The official archaeologist for the US state of Wisconsin, Dr Jim Skibo, has died following a routine warm-up dive in Lake Mendota – part of his preparations for the 2023 underwater archaeology season.
His team’s role in recovering two historic Native Nations canoes from the same Madison lake – one about 1,000 and the other 3,000 years old – was reported on Divernet last September.
Dr Skibo, who was 63 and lived in Madison, had overseen the state’s 36,000 archaeological sites since 2021, according to the Wisconsin Historical Society (WHS).

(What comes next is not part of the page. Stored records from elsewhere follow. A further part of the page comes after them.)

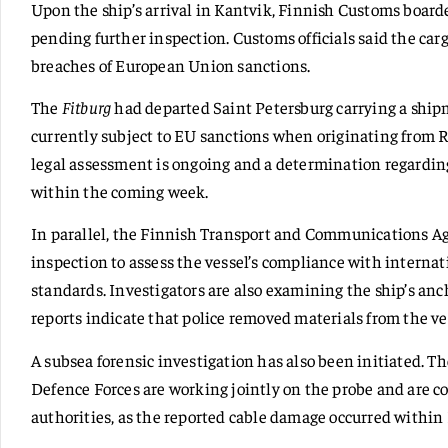
Upon the ship’s arrival in Kantvik, Finnish Customs boarde
pending further inspection. Customs officials said the car
breaches of European Union sanctions.
The
Fitburg
had departed Saint Petersburg carrying a shipm
currently subject to EU sanctions when originating from R
legal assessment is ongoing and a determination regardin
within the coming week.
In parallel, the Finnish Transport and Communications Ag
inspection to assess the vessel’s compliance with interna
standards. Investigators are also examining the ship’s an
reports indicate that police removed materials from the ve
A subsea forensic investigation has also been initiated. T
Defence Forces are working jointly on the probe and are c
authorities, as the reported cable damage occurred within 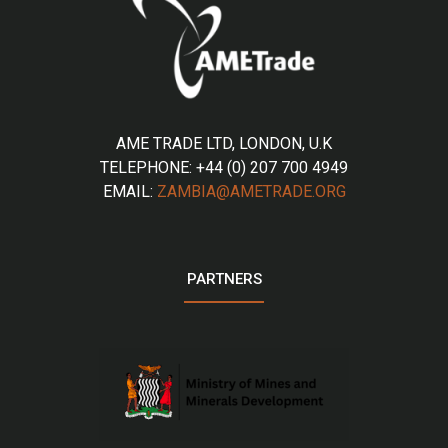
AME TRADE LTD, LONDON, U.K
TELEPHONE: +44 (0) 207 700 4949
EMAIL:
ZAMBIA@AMETRADE.ORG
PARTNERS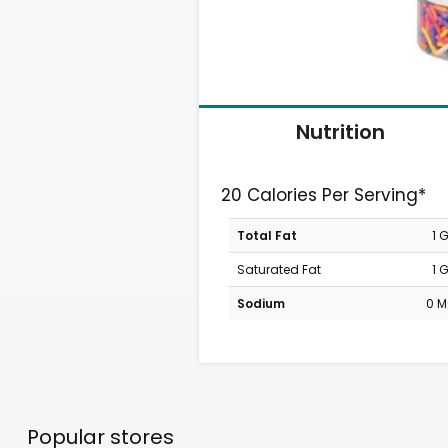
Nutrition
20 Calories Per Serving*
Total Fat
1 
Saturated Fat
1 
Sodium
0 
Popular stores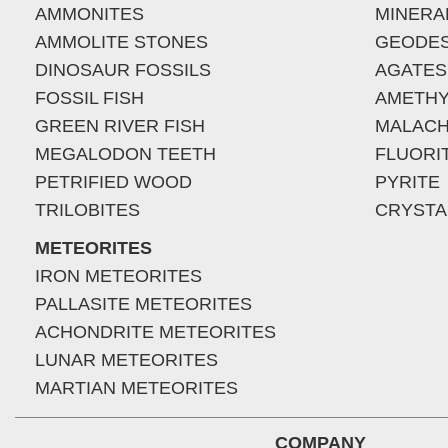
AMMONITES
MINERA
AMMOLITE STONES
GEODE
DINOSAUR FOSSILS
AGATES
FOSSIL FISH
AMETHY
GREEN RIVER FISH
MALACH
MEGALODON TEETH
FLUORI
PETRIFIED WOOD
PYRITE
TRILOBITES
CRYSTA
METEORITES
IRON METEORITES
PALLASITE METEORITES
ACHONDRITE METEORITES
LUNAR METEORITES
MARTIAN METEORITES
COMPANY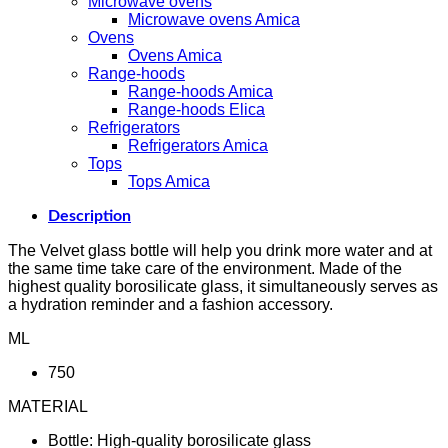
Microwave ovens
Microwave ovens Amica
Ovens
Ovens Amica
Range-hoods
Range-hoods Amica
Range-hoods Elica
Refrigerators
Refrigerators Amica
Tops
Tops Amica
Description
The Velvet glass bottle will help you drink more water and at
the same time take care of the environment. Made of the
highest quality borosilicate glass, it simultaneously serves as
a hydration reminder and a fashion accessory.
ML
750
MATERIAL
Bottle: High-quality borosilicate glass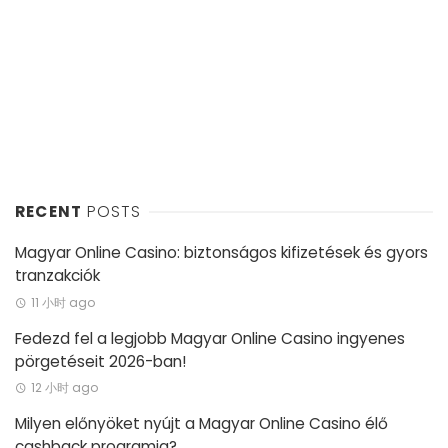
RECENT
POSTS
Magyar Online Casino: biztonságos kifizetések és gyors
tranzakciók
11 小时 ago
Fedezd fel a legjobb Magyar Online Casino ingyenes
pörgetéseit 2026-ban!
12 小时 ago
Milyen előnyöket nyújt a Magyar Online Casino élő
cashback programja?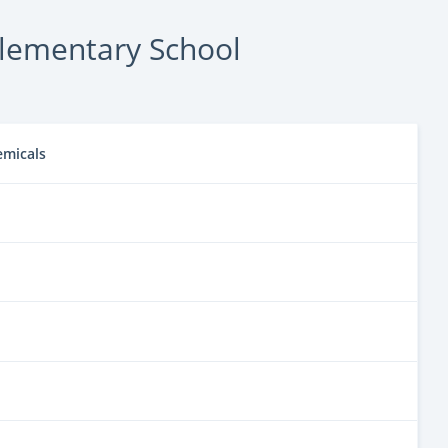
lementary School
emicals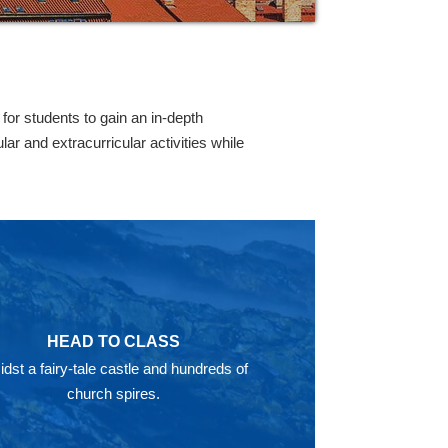
or students to gain an in-depth
r and extracurricular activities while
HEAD TO CLASS
dst a fairy-tale castle and hundreds of
church spires.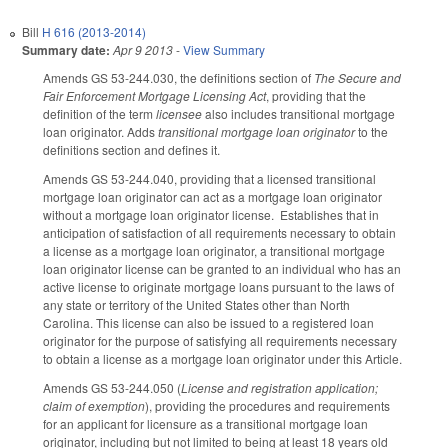
Bill
H 616 (2013-2014)
Summary date:
Apr 9 2013
-
View Summary
Amends GS 53-244.030, the definitions section of
The Secure and
Fair Enforcement Mortgage Licensing Act
, providing that the
definition of the term
licensee
also includes transitional mortgage
loan originator. Adds
transitional mortgage loan originator
to the
definitions section and defines it.
Amends GS 53-244.040, providing that a licensed transitional
mortgage loan originator can act as a mortgage loan originator
without a mortgage loan originator license. Establishes that in
anticipation of satisfaction of all requirements necessary to obtain
a license as a mortgage loan originator, a transitional mortgage
loan originator license can be granted to an individual who has an
active license to originate mortgage loans pursuant to the laws of
any state or territory of the United States other than North
Carolina. This license can also be issued to a registered loan
originator for the purpose of satisfying all requirements necessary
to obtain a license as a mortgage loan originator under this Article.
Amends GS 53-244.050 (
License and registration application;
claim of exemption
), providing the procedures and requirements
for an applicant for licensure as a transitional mortgage loan
originator, including but not limited to being at least 18 years old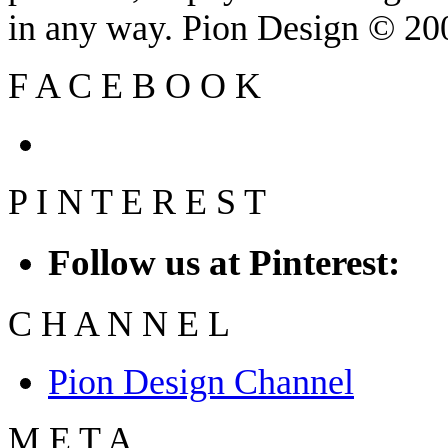
in any way. Pion Design © 2
F
A
C
E
B
O
O
K
P
I
N
T
E
R
E
S
T
Follow us at Pinterest:
C
H
A
N
N
E
L
Pion Design Channel
M
E
T
A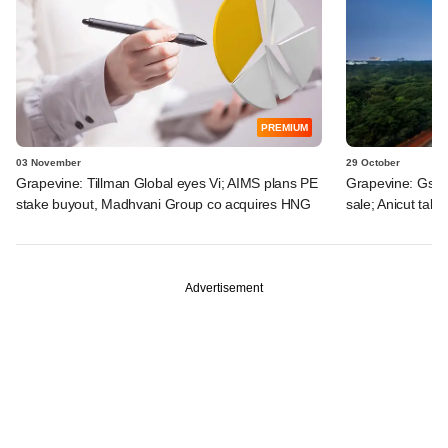
PREMIUM
03 November
29 October
Grapevine: Tillman Global eyes Vi; AIMS plans PE
Grapevine: Gsta
stake buyout, Madhvani Group co acquires HNG
sale; Anicut take
Advertisement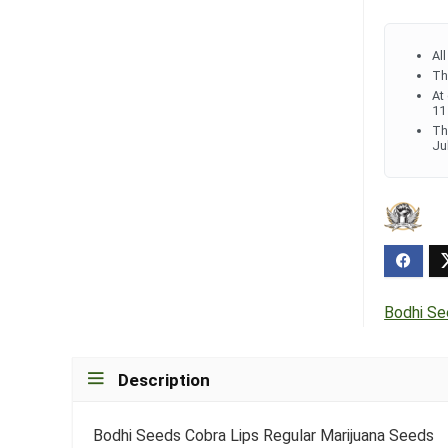
Al
Th
At
11
Th
Ju
Bodhi S
Description
Bodhi Seeds Cobra Lips Regular Marijuana Seeds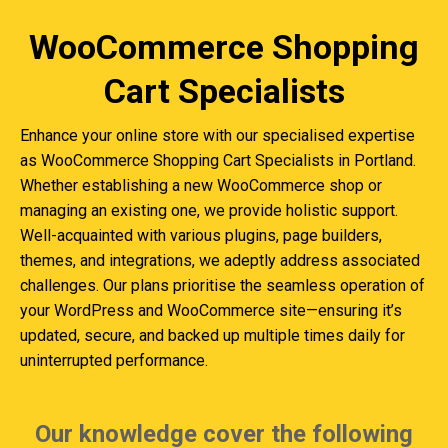
WooCommerce Shopping
Cart Specialists
Enhance your online store with our specialised expertise
as WooCommerce Shopping Cart Specialists in Portland.
Whether establishing a new WooCommerce shop or
managing an existing one, we provide holistic support.
Well-acquainted with various plugins, page builders,
themes, and integrations, we adeptly address associated
challenges. Our plans prioritise the seamless operation of
your WordPress and WooCommerce site—ensuring it’s
updated, secure, and backed up multiple times daily for
uninterrupted performance.
Our knowledge cover the following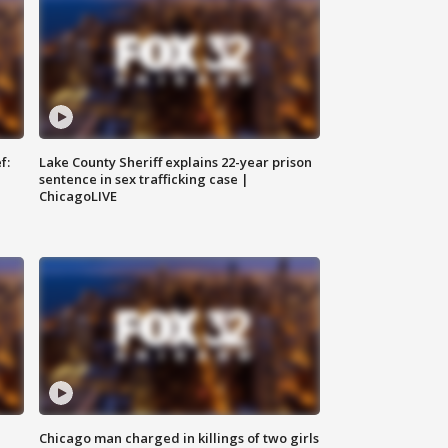
f:
Lake County Sheriff explains 22-year prison
sentence in sex trafficking case |
ChicagoLIVE
Chicago man charged in killings of two girls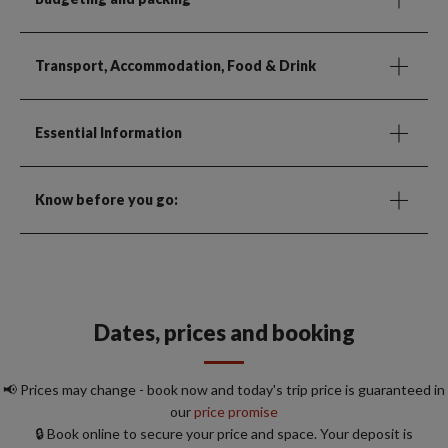
Transport, Accommodation, Food & Drink
Essential Information
Know before you go:
Dates, prices and booking
📢 Prices may change - book now and today's trip price is guaranteed in
our
price promise
🔒 Book online to secure your price and space. Your deposit is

He had come out of retirement to join the society and take on the role in 2021, having spent the 27 years up to 2018 as an anthropology professor at Illinois State University.
His special interests were in the archaeology of the Great Lakes region and in ceramics, having undertaken significant work in that field in Luzon in the Philippines.

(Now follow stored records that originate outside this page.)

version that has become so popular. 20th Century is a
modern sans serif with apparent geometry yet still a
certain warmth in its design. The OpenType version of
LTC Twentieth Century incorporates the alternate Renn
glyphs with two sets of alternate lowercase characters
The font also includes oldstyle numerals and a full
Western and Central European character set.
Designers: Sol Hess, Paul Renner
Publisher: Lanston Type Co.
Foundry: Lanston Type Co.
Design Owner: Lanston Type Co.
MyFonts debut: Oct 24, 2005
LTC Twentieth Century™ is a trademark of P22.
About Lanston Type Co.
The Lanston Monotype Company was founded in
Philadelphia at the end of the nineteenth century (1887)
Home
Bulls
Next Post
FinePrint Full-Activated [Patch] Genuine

Dane County Sheriff’s Office was investigating the circumstances leading up to Dr Skibo being found unresponsive in the water on 14 April.
“Jim was a certified diver and qualified for the depth of the dive as well as the equipment being used,” stated the WHS. “He was looking forward to getting back in the water with his colleagues this spring to further explore the site of the historic canoe recoveries, as he knew there are many stories yet to be shared.
“He truly was the ‘people’s archaeologist’, as he often referred to himself. His passion for the field and for the importance of uncovering, preserving and sharing history was inspirational to us all and he will be deeply missed by so many.” Dr Skibo leaves his wife Becky and two children.